■ **Latihan Singkat**: Salin lagi bagian bacaan tentang tim PSSI yang dibuka dengan kata-kata "Akan berlanjutkah keadaan" dan ditutup dengan "sampai di Singapura.", tetapi tukar "uang jajan" menjadi "uang makan".
═════ Teks Bacaan
Indoktrinasi Coerver memang kelitan memberikan hasil nyata.
Semua ini terlihat ketika team PSSI turun dalam turnamen Pre
Olimpik, Pebruari 76 lalu. Tak seorang pun di antara mereka
yang kelihatan kehilangan kepercayaan, sekalipun pada
pertandingan pertama ditahan seri 0-0 oleh kesebelasan
Singapura - yang notabene satu kelas di bawah mereka. "Team Pre
Olimpik lalu adalah merupakan team terbaik dalam sqarah
persepak-bolaan ndonesia", komentar drg. Endang Witarsa. "Jauh
lebih baik dari team yang turun di Olympiade Melbourne".
Dalam serangkaian pertandingan percobaan di stadion utama,
Senayan lalu 'kepribadian' pemain itu kelihatan merosot.
Suhatman yang dulu bermain gemilang, belakangan ini seperti
kehilangan sentuhan. Ia tampak sering gugup dan tak jarang
berlaku ceroboh menghadapi lawan. Juga Risdianto, dan
lainlainnya. Total jenderal kadar permainan mereka sekarang
belum sama dengan team Pre Olimpik dulu.
Akan berlanjutkah keadaan ini nanti di Singapura? Pengurus PSSI
kelihatan tidak mau ambil risiko. Faktor-faktor yang mungkin
bakal menimbulkan demoralisasi di kalangan pemain - setelah
'kebebasan' diberikan - telah diusahakan untuk dihindarkan.
Misalnya mengenai uang saku, pimpinan PSSI telah memberikan
jumlah yang memadai. Selama di pelatnas, setiap pemain mendapat
uang jajan Rp 4.000 per hari. Di samping itu ada pula bonus dari
setiap pertandingan: Rp 60.000 kalau memenangkan pertandingan,
Rp 40.000 untuk hasil seri, dan Rp 25.000 jika mereka dikalahkan
lawan. Angka-angka tersebut dikabarkan akan melonjak lagi
setelah sampai di Singapura.
Faktor lain yang juga mereka perhatikan secara serius adalah
soal penginapan selama turnamen dari tanggal 27 Pebruari sampai
dengan 12 Maret depan. Pimpinan PSSI telah menolak hotel yang
disediakan oleh panitia. PSSI memilih tempat tersendiri. Pilihan
PSSI adalah Chequers Hotel yang terletak di Thompson Road 418,
Singapura 11. Bukit Timah. Menurut asisten manager Chequers
Hotel, Miss Teo, kepada pembantu TFMPO di Singapura, Khoe Hak
Lip, PSSI memang telah memesan 10 kamar untuk 3 orang dengan
sewa 10 dolar Singapura per-orang, serta 3 kamar dobel untuk 6
orang dengan sewa 25 dolar per-kamar (1 dolar Singapura nilai
tukarnya sama dengan Rp 172,50).
══════════
═════ Daftar Entri
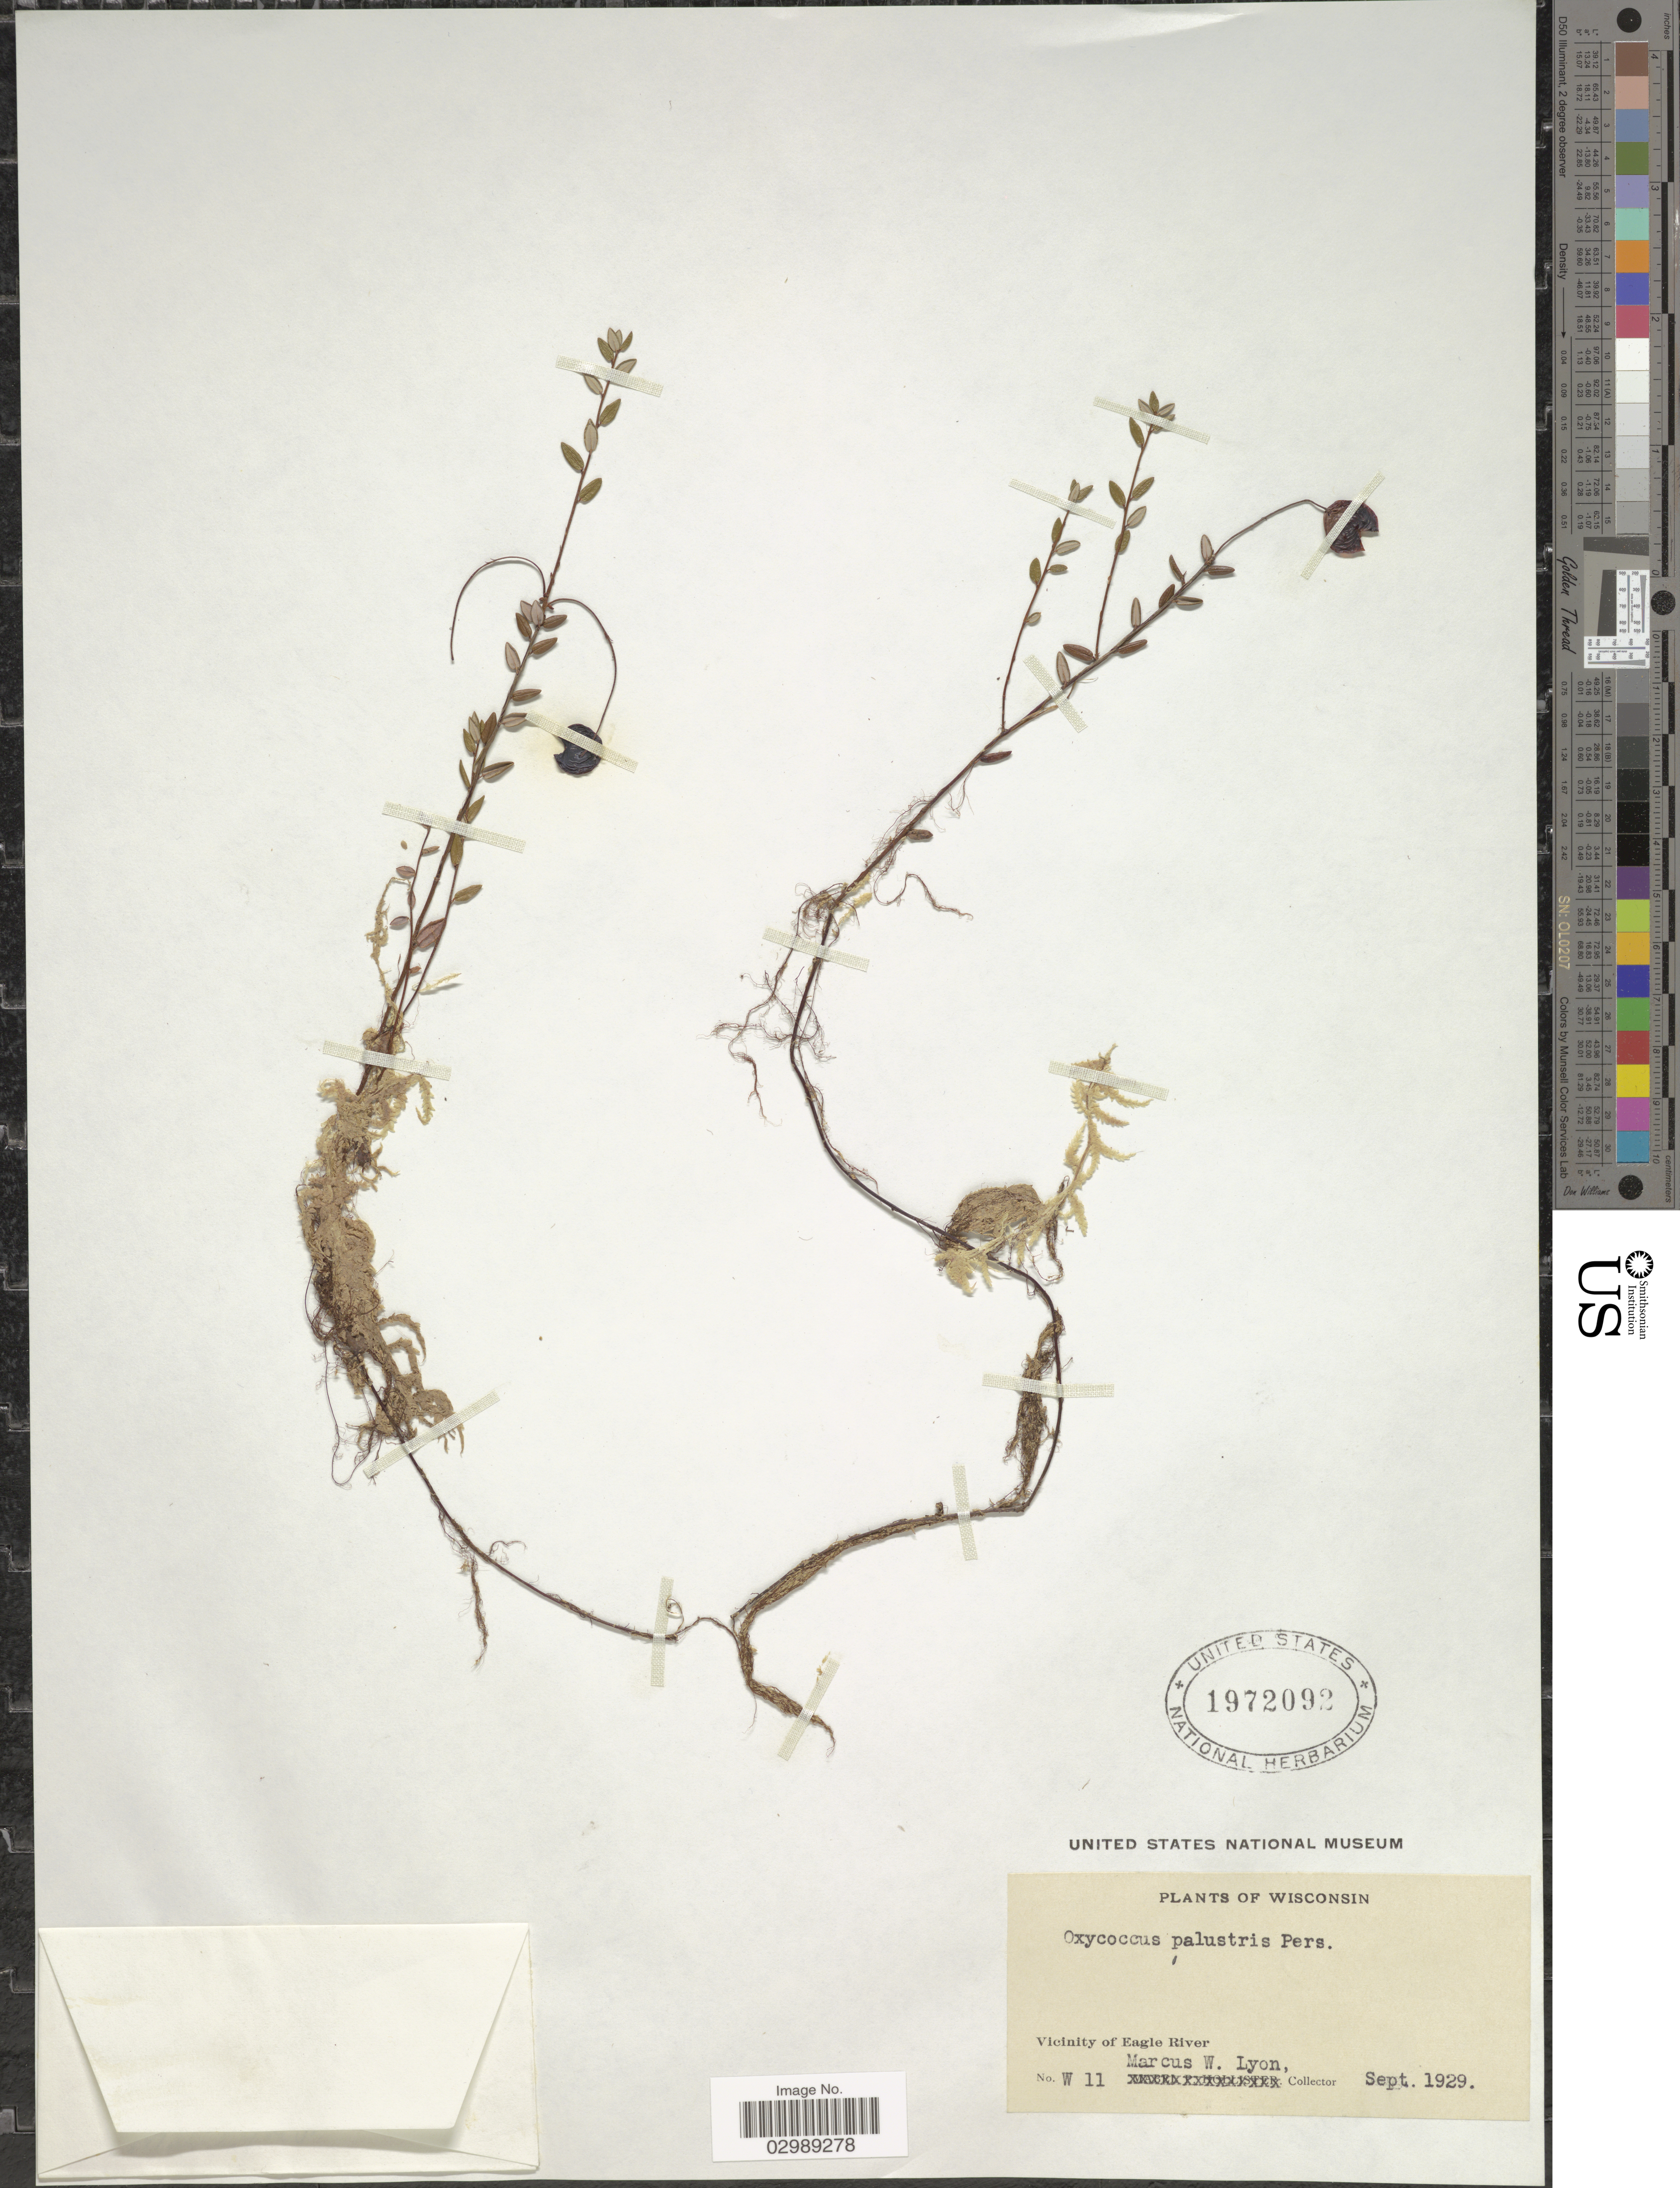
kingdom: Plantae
══════════
═════ Daftar Entri
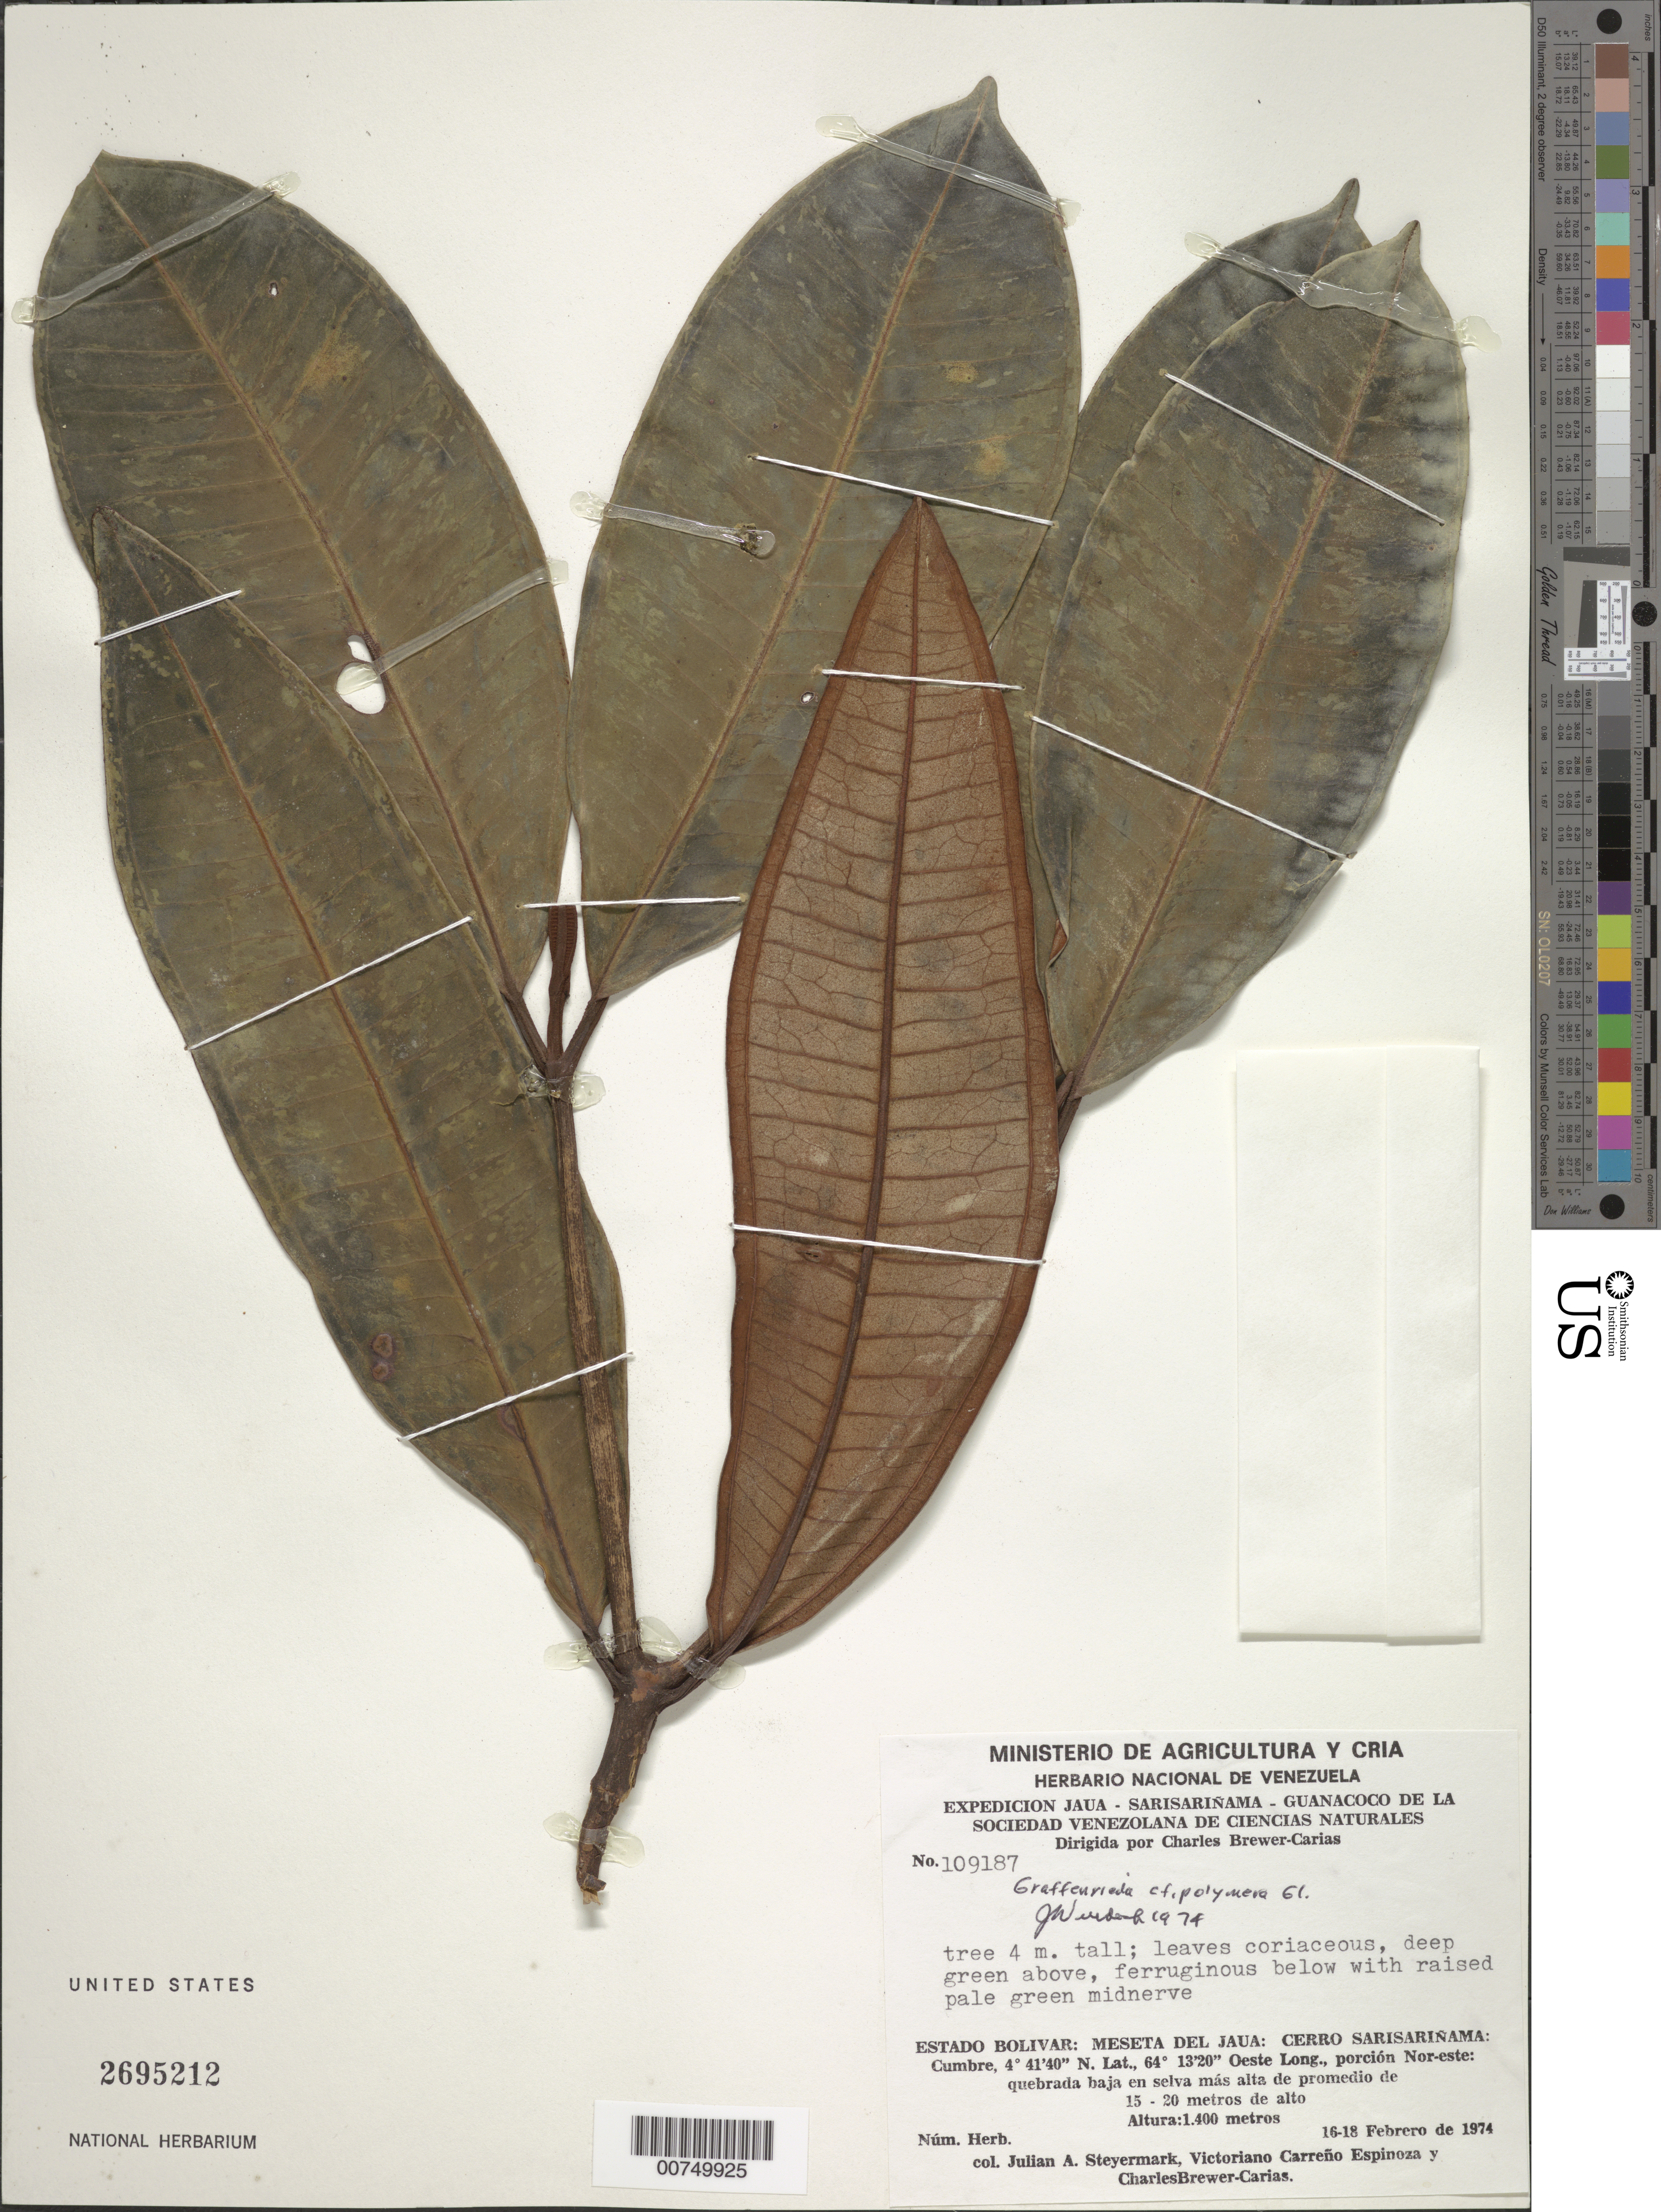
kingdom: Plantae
══════════
■ **Jawaban Tertulis**:
Akan berlanjutkah keadaan ini nanti di Singapura? Pengurus PSSI
kelihatan tidak mau ambil risiko. Faktor-faktor yang mungkin
bakal menimbulkan demoralisasi di kalangan pemain - setelah
'kebebasan' diberikan - telah diusahakan untuk dihindarkan.
Misalnya mengenai uang saku, pimpinan PSSI telah memberikan
jumlah yang memadai. Selama di pelatnas, setiap pemain mendapat
uang makan Rp 4.000 per hari. Di samping itu ada pula bonus dari
setiap pertandingan: Rp 60.000 kalau memenangkan pertandingan,
Rp 40.000 untuk hasil seri, dan Rp 25.000 jika mereka dikalahkan
lawan. Angka-angka tersebut dikabarkan akan melonjak lagi
setelah sampai di Singapura.